東急リゾーツ&ステイは2月21日、日本橋で運営する「東急ステイ日本橋」をリニューアルオープンした。ソフトバンク特別顧問の宮内謙氏率いるアートのスタートアップ、Kアート(東京都港区)とコラボし、館内のあらゆる箇所でアートを体感できるインテリアデザインにしている。約7割が外国人宿泊客である同ホテルの顧客満足度を高める狙いだ。
同日に開いた内覧会で東急リゾーツ&ステイ取締役 常務執行役員の小澤広倫氏は「アートがあることによって(海外の)お客さま同士やスタッフとのコミュニケーションが生まれ、満足度も高まる」と語った。
東急ステイではインバウンド需要の急増と宿泊客の属性の変化に伴い、海外客を迎える機会が増えた。外国人宿泊比率は70%を超え、アジアのみならず、欧州、北米、オセアニアなど幅広い地域から客を迎えている。旅の目的やニーズが多様化している中、ワンランク上の体験を提供するライフスタイルホテルとして進化を続けているという。
今回のリニューアルでは、多様なアーティストと歴史ある日本橋というエリアについて半年間にわたり、議論を重ねた。客室から共用部の細部に至るまで、展示の仕方にこだわっている。単なる客室展示にとどまらず、作品を通じて日本橋の魅力を知り、体験し、ゲスト同士で語れるような、街と一体化したホテル空間を演出した。
今回編さんしたコンセプトブックを通じても、作者の思いや街の歴史を、さまざまな角度から訴求していく。今後は、協力アーティストとのSNS連携に加え、作品の販売までを視野に入れて展開するという。
Kアートは、新進気鋭のアーティストをはじめ、多様なバックグラウンドやスタイルを持つアーティストたちの活動支援・展示を手掛けている。生活者がよりアートを身近に感じられるよう、アーティストの活躍の場を個展や美術展示のみではなく、さまざまな場所へ拡げていくという。ファウンダーの宮内氏は同社設立の理由を語る。
「私自身がITの世界で長年やってきたのですが、最近サイエンスと共にアートが非常に大事だと感じています。やはり海外に足を運ぶと、いろんなところにアートがあふれているんですね。日本のアート市場を大きくしたいという志と、日本中の空間をアートで彩り、アーティストがどんどん育っていく環境を作りたいと思い設立しました」(宮内氏)

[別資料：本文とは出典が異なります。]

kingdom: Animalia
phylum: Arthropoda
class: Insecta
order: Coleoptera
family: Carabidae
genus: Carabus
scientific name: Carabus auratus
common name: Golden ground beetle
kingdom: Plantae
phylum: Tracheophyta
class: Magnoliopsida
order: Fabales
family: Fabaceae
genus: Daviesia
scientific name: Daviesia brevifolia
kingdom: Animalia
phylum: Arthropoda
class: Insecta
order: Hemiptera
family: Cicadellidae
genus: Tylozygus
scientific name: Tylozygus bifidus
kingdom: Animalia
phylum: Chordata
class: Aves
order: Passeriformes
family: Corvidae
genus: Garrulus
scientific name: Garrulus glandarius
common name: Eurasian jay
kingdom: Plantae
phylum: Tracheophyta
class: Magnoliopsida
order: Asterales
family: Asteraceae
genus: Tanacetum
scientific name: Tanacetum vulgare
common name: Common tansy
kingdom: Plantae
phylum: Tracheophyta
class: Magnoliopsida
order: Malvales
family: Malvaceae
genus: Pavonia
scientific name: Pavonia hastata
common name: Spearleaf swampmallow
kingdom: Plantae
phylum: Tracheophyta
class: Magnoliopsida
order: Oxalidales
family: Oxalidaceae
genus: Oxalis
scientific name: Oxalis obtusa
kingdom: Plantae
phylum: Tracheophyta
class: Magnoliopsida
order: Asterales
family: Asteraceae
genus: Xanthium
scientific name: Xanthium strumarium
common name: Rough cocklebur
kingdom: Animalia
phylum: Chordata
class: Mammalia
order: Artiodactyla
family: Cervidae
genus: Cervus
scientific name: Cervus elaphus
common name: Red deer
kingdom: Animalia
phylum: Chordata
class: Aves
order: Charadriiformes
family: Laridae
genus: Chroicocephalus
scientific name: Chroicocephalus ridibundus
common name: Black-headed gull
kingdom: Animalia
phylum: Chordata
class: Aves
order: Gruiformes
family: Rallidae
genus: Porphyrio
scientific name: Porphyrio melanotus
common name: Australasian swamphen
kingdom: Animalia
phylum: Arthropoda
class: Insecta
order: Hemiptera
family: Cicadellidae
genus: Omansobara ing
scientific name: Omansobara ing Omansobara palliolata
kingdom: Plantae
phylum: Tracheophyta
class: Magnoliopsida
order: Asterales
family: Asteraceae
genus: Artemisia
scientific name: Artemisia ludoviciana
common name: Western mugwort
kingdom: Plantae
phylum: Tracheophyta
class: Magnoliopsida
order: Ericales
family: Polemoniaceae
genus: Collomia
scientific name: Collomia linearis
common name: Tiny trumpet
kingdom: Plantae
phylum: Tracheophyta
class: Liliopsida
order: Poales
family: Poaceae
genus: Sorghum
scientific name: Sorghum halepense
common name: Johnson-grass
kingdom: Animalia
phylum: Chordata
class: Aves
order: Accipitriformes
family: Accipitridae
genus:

欧米型志向に見られるような昨今の世界基準に合わせて、日本においても、生活にアートが当たり前にフィットし、アート自体の価値を高められるような取り組みをしていく。
「東急ステイ日本橋さんは海外のゲストの方が多いので、海外の方々に日本の若手アーティストの作品を見てもらい、(アーティストが)海外に進出するようなことも起きたらなと思っています」(宮内氏)
2月22日には、ライブペインティングを冠したオープニングレセプションも開催する。イベントは、ホテルを通常通り営業しながら実施し、一般客も内覧できるようにした。ライブペインティングはメインコンテンツとなるアーティストの渡辺明日香氏が描く。東急ステイ日本橋では客室内で、渡辺氏のアートとコラボした皿やマグカップを設置。客室でもアートに触れ、東急ステイの朝食などをアートとともに楽しめるようにした。
渡辺氏は小澤常務や宮内氏と「半年間、週2〜3回のペースで打ち合わせを重ねた」と明かす。
「初期の打ち合わせはブレインストーミングのような状態でいろいろなアイデアを相談しました。普通だったら『現実的に難しい』ということも起こり得るんですが、割と突飛なアイデアでも受け入れてくださいました。『やれるかもしれない。やれるように動いてみよう』というスタンスでずっといてくださったので、すごくやりやすかったです」
記者も屋外広告のデザインを展開するアオイネオン社(静岡市)に加え、アーティストのカワグチタクヤ氏、永田惇也氏、清水雄稀氏、つちもちしんじ氏が手掛けた全ての部屋を観覧した。久しく美術館に足を運んでいないが、もしホテルにアートがあれば、自然と世界観を感じられる。
特に日本では、芸術やアートはそれを体感できる場所に足を運ばない限り、接するハードルが高い。そんなアートと、生活との境界を溶かすのが今回の取り組みといえる。渡辺氏と、小澤常務や宮内氏が半年にわたって議論をしながら作り上げた取り組みが、ホテル業界やアート業界に一石を投じることになりそうだ。